No próximo dia 14 de maio a Turquia vai a eleições. Erdogan, primeiro-ministro entre 2003 e 2014 e presidente desde então, recandidata-se. Se voltar a vencer, consolidará aquilo que o Instituto V-Dem (para “Variedades de Democracia”) chama uma “autocracia eleitoral”: a Turquia tem eleições multipartidárias, que são relevantes apesar das condicionantes, mas faltam-lhe (ou estão muito enfraquecidos) traços fundamentais de uma verdadeira democracia (como a liberdade de expressão, a liberdade de associação, eleições livres e justas).
A verdade é que a democracia não é só o voto: é, também, um conjunto de direitos, liberdades e garantias e é, igualmente, um conjunto de instituições que organizam as regras da disputa pelo poder e de exercício dos diversos poderes. Ora, na Turquia, o sistema de Erdogan tirou o parlamento do centro da decisão política, com a Constituição modificada para permitir ao presidente governar facilmente por decreto; domesticou o poder judicial, por via de um sistema de nomeações politicamente controladas; amordaçou a comunicação social, com esquemas censórios, com intimidação de jornalistas, com controlo económico; alimenta perseguições à oposição política e aos ativistas que não convêm ao poder, muitas vezes recorrendo à acusação infundada e arbitrária de serem aliados dos terroristas (por exemplo, o presidente da câmara de Istambul está ameaçado de prisão e de perda de direitos políticos); controla o banco central, supostamente independente; usa a família do presidente como núcleo de uma rede de controlo dos poderes.
Além da investida estrutural contra as instituições democráticas, Erdogan não se coíbe de usar os meios do Estado para tentar garantir apoiantes praticamente à boca das urnas. Um exemplo será a mobilização do Anadolu, primeiro porta-aviões construído na Turquia, para um “cruzeiro eleitoral” pela costa na zona do Bósforo e de Istambul, procurando atrair o entusiasmo nacionalista para apoiar o presidente. Outro exemplo, mais clássico, foi o anúncio, poucos dias antes das eleições, de um aumento de todos os funcionários públicos turcos em 45% (quarenta e cinco por centro!) da sua retribuição.
Então, neste quadro, pergunta-se: valerá a pena depositar alguma esperança nas próximas eleições gerais turcas? O académico Berk Esen, da Universidade de Sabanci, diz que as eleições no seu país são como um jogo de futebol em que uma equipa tem 11 jogadores, a outra tem 8 e o árbitro está do lado da equipa maior – mas a equipa mais pequena, mesmo contra o árbitro, pode ganhar se tiver melhores jogadores e melhor estratégia. Quer dizer: as condições da disputa eleitoral não são justas, nem garantem a igualdade dos competidores, mas existe uma possibilidade real de mudar as coisas nas eleições. Importa sublinhar que o povo turco parece concordar com esta avaliação: nas mais recentes eleições, sejam locais ou gerais, a participação tem sido superior a 80%.

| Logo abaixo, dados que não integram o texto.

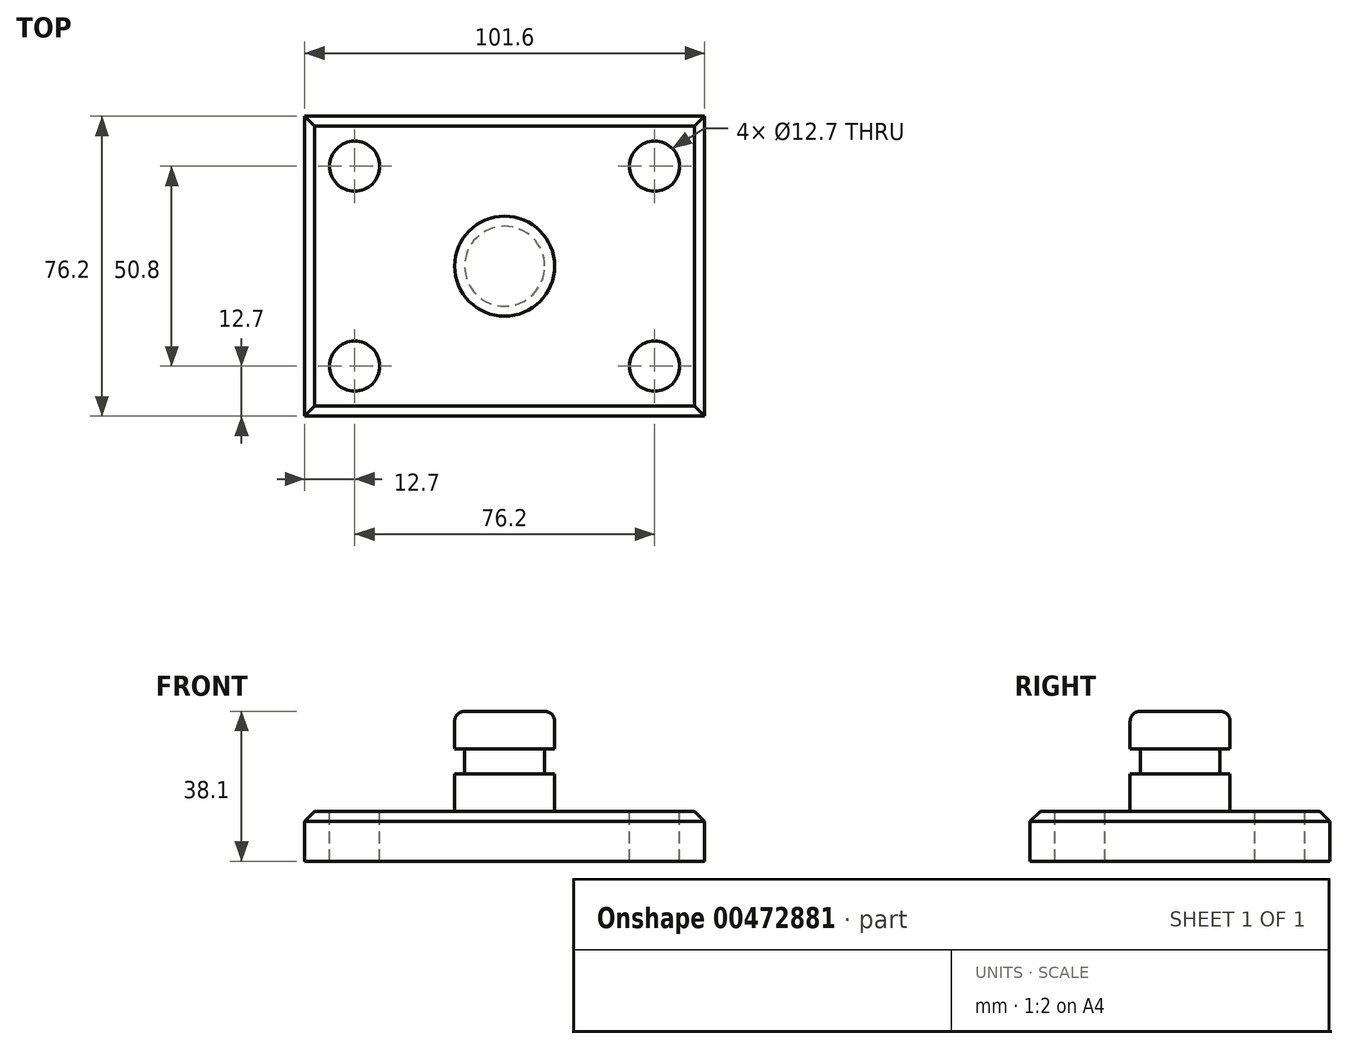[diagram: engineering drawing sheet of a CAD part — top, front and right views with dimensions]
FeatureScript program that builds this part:
annotation { "Feature Type Name" : "Feature", "Feature Type Description" : "" }
export const myFeature = defineFeature(function(context is Context, id is Id, definition is map)
    precondition{}
    {
        {
            var Q0;
            Q0=qCreatedBy(makeId("Top.planeOp"),FACE);
            var sketch = newSketch(context, id + "F0", { "sketchPlane" : qUnion([Q0])});
            skLineSegment(sketch, "E0.bottom", {"start": v(50.8, 38.1) * mm, "end": v(-50.8, 38.1) * mm});
            skLineSegment(sketch, "E0.top", {"start": v(50.8, -38.1) * mm, "end": v(-50.8, -38.1) * mm});
            skLineSegment(sketch, "E0.left", {"start": v(50.8, 38.1) * mm, "end": v(50.8, -38.1) * mm});
            skLineSegment(sketch, "E0.right", {"start": v(-50.8, 38.1) * mm, "end": v(-50.8, -38.1) * mm});
            skPoint(sketch, "E0.middle", {"position": v(0, 0) * mm});
            skSolve(sketch);
        }
        {
            var Q0;
            Q0=makeQuery(id+"F0.imprint","IMPRINT",FACE,{"disambiguationData":[TD([[makeQuery(id+"F0.imprint","IMPRINT",EDGE,{"derivedFrom":sQuery(id+"F0.wireOp",EDGE,"E0.bottom")}),1.0]])]});
            extrude(context, id + "F1", {"entities" : qUnion([Q0]), "depth" : 12.7 * mm});
        }
        {
            var Q0;
            Q0=makeQuery(id+"F1.opExtrude","CAP_FACE",FACE,{"disambiguationData":[OSD([sQuery(id+"F0.wireOp",EDGE,"E0.bottom"),sQuery(id+"F0.wireOp",EDGE,"E0.top"),sQuery(id+"F0.wireOp",EDGE,"E0.left"),sQuery(id+"F0.wireOp",EDGE,"E0.right")])],"isStart":false});
            var sketch = newSketch(context, id + "F2", { "sketchPlane" : qUnion([Q0])});
            skCircle(sketch, "E1", {"center": v(-38.1, 25.4) * mm, "radius": 6.35 * mm});
            skCircle(sketch, "E2", {"center": v(-38.1, -25.4) * mm, "radius": 6.35 * mm});
            skCircle(sketch, "E3", {"center": v(38.1, 25.4) * mm, "radius": 6.35 * mm});
            skCircle(sketch, "E4", {"center": v(38.1, -25.4) * mm, "radius": 6.35 * mm});
            skSolve(sketch);
        }
        {
            var Q0;
            Q0=makeQuery(id+"F2.imprint","IMPRINT",FACE,{"disambiguationData":[TD([[makeQuery(id+"F2.imprint","IMPRINT",EDGE,{"derivedFrom":sQuery(id+"F2.wireOp",EDGE,"E1")}),1.0]])]});
            var Q1;
            Q1=makeQuery(id+"F2.imprint","IMPRINT",FACE,{"disambiguationData":[TD([[makeQuery(id+"F2.imprint","IMPRINT",EDGE,{"derivedFrom":sQuery(id+"F2.wireOp",EDGE,"E2")}),1.0]])]});
            var Q2;
            Q2=makeQuery(id+"F2.imprint","IMPRINT",FACE,{"disambiguationData":[TD([[makeQuery(id+"F2.imprint","IMPRINT",EDGE,{"derivedFrom":sQuery(id+"F2.wireOp",EDGE,"E4")}),1.0]])]});
            var Q3;
            Q3=makeQuery(id+"F2.imprint","IMPRINT",FACE,{"disambiguationData":[TD([[makeQuery(id+"F2.imprint","IMPRINT",EDGE,{"derivedFrom":sQuery(id+"F2.wireOp",EDGE,"E3")}),1.0]])]});
            extrude(context, id + "F3", {"entities" : qUnion([Q0, Q1, Q2, Q3]), "operationType" : NewBodyOperationType.REMOVE, "endBound" : BoundingType.THROUGH_ALL, "oppositeDirection" : true, "depth" : 25.4 * mm});
        }
        {
            var Q0;
            Q0=qCreatedBy(makeId("Front.planeOp"),FACE);
            var sketch = newSketch(context, id + "F4", { "sketchPlane" : qUnion([Q0])});
            skLineSegment(sketch, "E5.bottom", {"start": v(0, 12.7) * mm, "end": v(12.7, 12.7) * mm});
            skLineSegment(sketch, "E5.top", {"start": v(0, 38.1) * mm, "end": v(12.7, 38.1) * mm});
            skLineSegment(sketch, "E5.left", {"start": v(0, 12.7) * mm, "end": v(0, 38.1) * mm});
            skLineSegment(sketch, "E5.right", {"start": v(12.7, 12.7) * mm, "end": v(12.7, 38.1) * mm});
            skSolve(sketch);
        }
        {
            var Q0;
            Q0=makeQuery(id+"F4.imprint","IMPRINT",FACE,{"disambiguationData":[TD([[makeQuery(id+"F4.imprint","IMPRINT",EDGE,{"derivedFrom":sQuery(id+"F4.wireOp",EDGE,"E5.bottom")}),1.0]])]});
            var Q1;
            Q1=sQuery(id+"F4.wireOp",EDGE,"E5.left");
            revolve(context, id + "F5", {"operationType" : NewBodyOperationType.ADD, "entities" : qUnion([Q0]), "axis" : qUnion([Q1]), "revolveType" : RevolveType.FULL});
        }
        {
            var Q0;
            Q0=qCreatedBy(makeId("Front.planeOp"),FACE);
            var sketch = newSketch(context, id + "F6", { "sketchPlane" : qUnion([Q0])});
            skLineSegment(sketch, "E6.bottom", {"start": v(16.51, 28.53) * mm, "end": v(10.16, 28.53) * mm});
            skLineSegment(sketch, "E6.top", {"start": v(16.51, 22.18) * mm, "end": v(10.16, 22.18) * mm});
            skLineSegment(sketch, "E6.left", {"start": v(16.51, 28.53) * mm, "end": v(16.51, 22.18) * mm});
            skLineSegment(sketch, "E6.right", {"start": v(10.16, 28.53) * mm, "end": v(10.16, 22.18) * mm});
            skSolve(sketch);
        }
        {
            var Q0;
            Q0=makeQuery(id+"F6.imprint","IMPRINT",FACE,{"disambiguationData":[TD([[makeQuery(id+"F6.imprint","IMPRINT",EDGE,{"derivedFrom":sQuery(id+"F6.wireOp",EDGE,"E6.bottom")}),1.0]])]});
            var Q1;
            Q1=makeQuery(id+"F5.opRevolve","SWEPT_FACE",FACE,{"disambiguationData":[OSD([sQuery(id+"F4.wireOp",EDGE,"E5.right")])]});
            revolve(context, id + "F7", {"operationType" : NewBodyOperationType.REMOVE, "entities" : qUnion([Q0]), "axis" : qUnion([Q1]), "revolveType" : RevolveType.FULL, "oppositeDirection" : true});
        }
        {
            var Q0;
            Q0=makeQuery(id+"F5.opRevolve","SWEPT_EDGE",EDGE,{"disambiguationData":[OSD([sQuery(id+"F4.wireOp",EDGE,"E5.bottom"),sQuery(id+"F4.wireOp",EDGE,"E5.right")])]});
            var Q1;
            Q1=makeQuery(id+"F5.opRevolve","SWEPT_EDGE",EDGE,{"disambiguationData":[OSD([sQuery(id+"F4.wireOp",EDGE,"E5.top"),sQuery(id+"F4.wireOp",EDGE,"E5.right")])]});
            fillet(context, id + "F8", {"entities" : qUnion([Q0, Q1]), "radius" : 2.54 * mm, "tangentPropagation" : true, "allowEdgeOverflow" : false});
        }
        {
            var Q0;
            Q0=makeQuery(id+"F1.opExtrude","CAP_EDGE",EDGE,{"disambiguationData":[OSD([sQuery(id+"F0.wireOp",EDGE,"E0.left")])],"isStart":false});
            var Q1;
            Q1=makeQuery(id+"F1.opExtrude","CAP_EDGE",EDGE,{"disambiguationData":[OSD([sQuery(id+"F0.wireOp",EDGE,"E0.bottom")])],"isStart":false});
            var Q2;
            Q2=makeQuery(id+"F1.opExtrude","CAP_EDGE",EDGE,{"disambiguationData":[OSD([sQuery(id+"F0.wireOp",EDGE,"E0.right")])],"isStart":false});
            var Q3;
            Q3=makeQuery(id+"F1.opExtrude","CAP_EDGE",EDGE,{"disambiguationData":[OSD([sQuery(id+"F0.wireOp",EDGE,"E0.top")])],"isStart":false});
            chamfer(context, id + "F9", {"entities" : qUnion([Q0, Q1, Q2, Q3]), "width" : 2.54 * mm, "tangentPropagation" : true});
        }
    });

A alternativa viável a Erdogan é a coligação Aliança Nacional, composta por seis partidos, cujo candidato presidencial é Kemal Kilicdaroglu. Não se deve esperar que, no caso de vitória da Aliança Nacional e de Kemal Kilicdaroglu, ocorra rapidamente qualquer mudança fundamental na relação da Turquia com a UE, designadamente em termos geostratégicos, porque a teia traçada por Erdogan não será facilmente reestruturada. É certo que Kemal Kilicdaroglu declarou, em texto publicado no The Economist, que a vitória da sua coligação permitiria restabelecer a orientação da Turquia para o Ocidente. Não creio, no entanto, que isso signifique uma postura radicalmente nova no tabuleiro da guerra e da paz, mas significará que a Turquia se tornará mais democrática e mais aberta – o que, sim, de facto, seria positivo para os democratas e para a Europa. Portugal é mais pequeno e, no entanto, a abertura democrática de 25 de Abril de 1974 teve efeitos positivos no avanço das democracias contra os autoritarismos. É essa possibilidade, num país muito populoso (cerca de 85 milhões de habitantes) e decisivo para o xadrez global do mundo, que justifica que alguns considerem que as eleições gerais na Turquia no próximo dia 14 serão as eleições mais importantes em todo o mundo no corrente ano de 2023.